The merger was not friendly. As I detailed in my piece on how Musk bet everything on online banking, the cultures of X.com and Confinity clashed constantly. Musk wanted to build a full-service online bank. Thiel and his team wanted to focus on the peer-to-peer payment feature that was gaining explosive traction on eBay. The McLaren crash happened against this backdrop of tension and ambition, two men who respected each other’s talent but disagreed about nearly everything else, sharing a near-death experience on the most symbolically loaded road in venture capital.
Thiel would later lead the boardroom coup that removed Musk as CEO of PayPal while Musk was on his honeymoon. The McLaren ride may have been the last moment of uncomplicated camaraderie between them.
What the Car Meant
There is a reading of the McLaren purchase that dismisses it as simple vanity, a young man with new money buying a flashy toy. I think that reading misses the context. Musk had arrived in North America as a seventeen-year-old with $2,000 and a suitcase of books. He had worked at a lumber mill, cleaned boilers, and shared a computer with his brother while building Zip2 in a small office where they also slept. The McLaren was not just a car. It was tangible evidence that the bet had worked.
The fact that he crashed it and moved on almost immediately tells a different story than vanity. It tells a story about impermanence. Musk treated the McLaren the way he treats most things: as a means to an end, not an end in itself. The car was fun until it was not, and then he had X.com to build.
Remarkably, despite the crash damage, Musk held onto the car for years. He eventually sold it in 2007 at a profit, because the McLaren F1’s rarity meant its value appreciated even in damaged condition. The man who could not be bothered to insure a million-dollar car ended up making money on the deal.
Risk as Identity
The McLaren story would be just a colorful anecdote if it existed in isolation. But it does not. It sits in a long chain of moments where Musk absorbed enormous financial risk with what appears to be genuine indifference to the possibility of total loss. After PayPal sold to eBay, Musk put essentially everything into three ventures that experts considered likely to fail. SpaceX nearly went bankrupt after three consecutive rocket explosions. Tesla came within days of running out of cash in 2008. The road from Zip2 to X.com had already shown this pattern: Musk poured his Zip2 earnings into X.com with no safety net, funded in part by Greg Kouri’s early bet.

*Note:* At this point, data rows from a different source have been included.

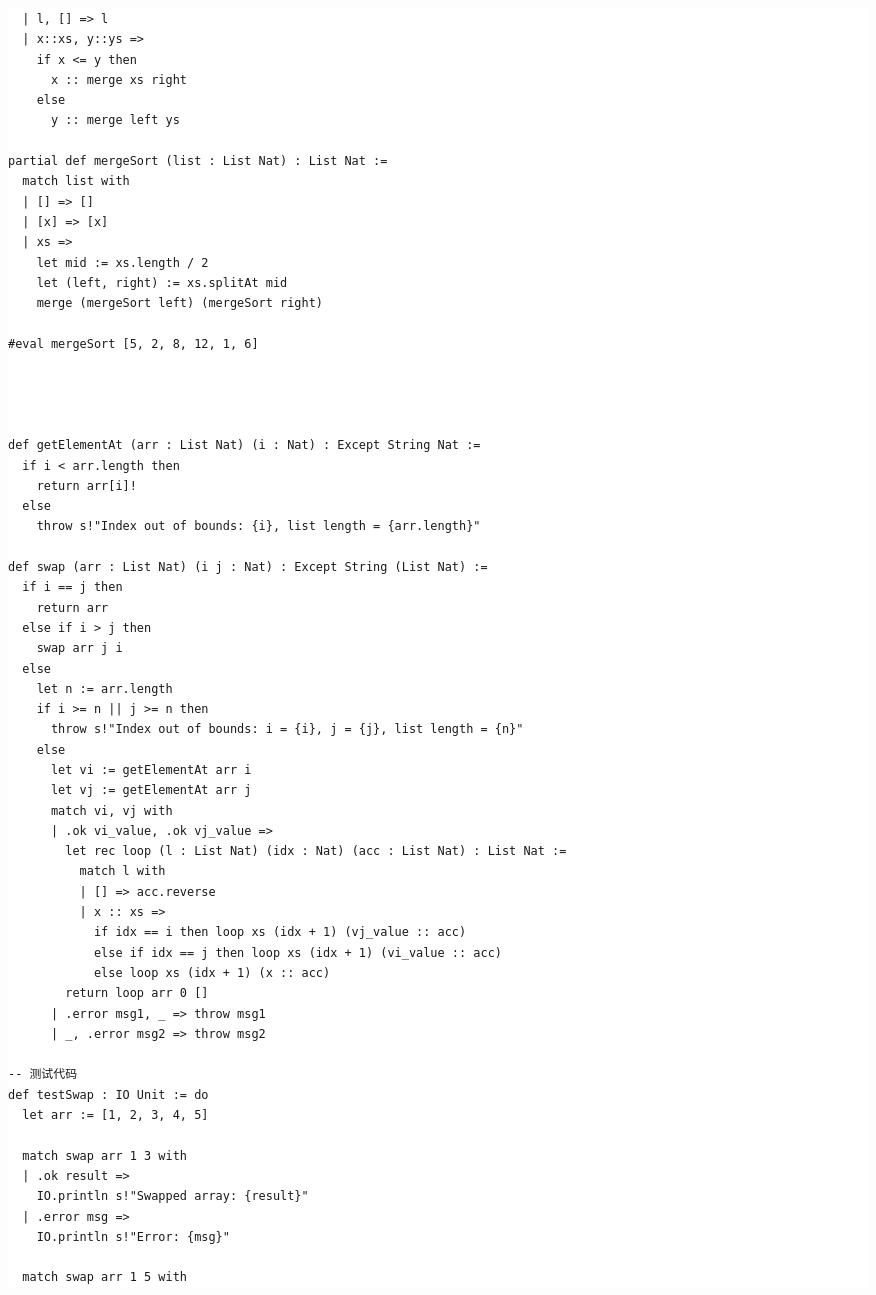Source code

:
 ```lean
  | l, [] => l
  | x::xs, y::ys =>
    if x <= y then
      x :: merge xs right
    else
      y :: merge left ys

partial def mergeSort (list : List Nat) : List Nat :=
  match list with
  | [] => []
  | [x] => [x]
  | xs =>
    let mid := xs.length / 2
    let (left, right) := xs.splitAt mid
    merge (mergeSort left) (mergeSort right)

#eval mergeSort [5, 2, 8, 12, 1, 6]




def getElementAt (arr : List Nat) (i : Nat) : Except String Nat :=
  if i < arr.length then
    return arr[i]!
  else
    throw s!"Index out of bounds: {i}, list length = {arr.length}"

def swap (arr : List Nat) (i j : Nat) : Except String (List Nat) :=
  if i == j then
    return arr
  else if i > j then
    swap arr j i
  else
    let n := arr.length
    if i >= n || j >= n then
      throw s!"Index out of bounds: i = {i}, j = {j}, list length = {n}"
    else
      let vi := getElementAt arr i
      let vj := getElementAt arr j
      match vi, vj with
      | .ok vi_value, .ok vj_value =>
        let rec loop (l : List Nat) (idx : Nat) (acc : List Nat) : List Nat :=
          match l with
          | [] => acc.reverse
          | x :: xs =>
            if idx == i then loop xs (idx + 1) (vj_value :: acc)
            else if idx == j then loop xs (idx + 1) (vi_value :: acc)
            else loop xs (idx + 1) (x :: acc)
        return loop arr 0 []
      | .error msg1, _ => throw msg1
      | _, .error msg2 => throw msg2

-- 测试代码
def testSwap : IO Unit := do
  let arr := [1, 2, 3, 4, 5]

  match swap arr 1 3 with
  | .ok result =>
    IO.println s!"Swapped array: {result}"
  | .error msg =>
    IO.println s!"Error: {msg}"

  match swap arr 1 5 with
```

The McLaren crash was not the moment that defined Musk’s risk tolerance. But it was the most literal, physical expression of it: a million-dollar machine, no insurance, maximum speed, and a response to the wreckage that amounted to “that was intense.” Whether you find that inspiring or reckless probably depends on whether you believe the future belongs to people who calculate their bets or to people who refuse to calculate at all.
I think the answer, as usual, is somewhere in between. But the image stays with me: a car flying like a discus on Sand Hill Road, two future billionaires walking away from the wreck, and a journey that was just getting started.
Sources
- Vance, A. Elon Musk: Tesla, SpaceX, and the Quest for a Fantastic Future. Ecco, 2015.
- Isaacson, W. Elon Musk. Simon & Schuster, 2023.
- CNN. “Elon Musk McLaren F1 Delivery.” 1999.
- Bilton, N. “Elon Musk’s Appetite for Destruction.” New York Times, October 2017.
- Chafkin, M. The Contrarian: Peter Thiel and Silicon Valley’s Pursuit of Power. Penguin Press, 2021.
- Fortune Magazine. “The PayPal Mafia.” November 2007.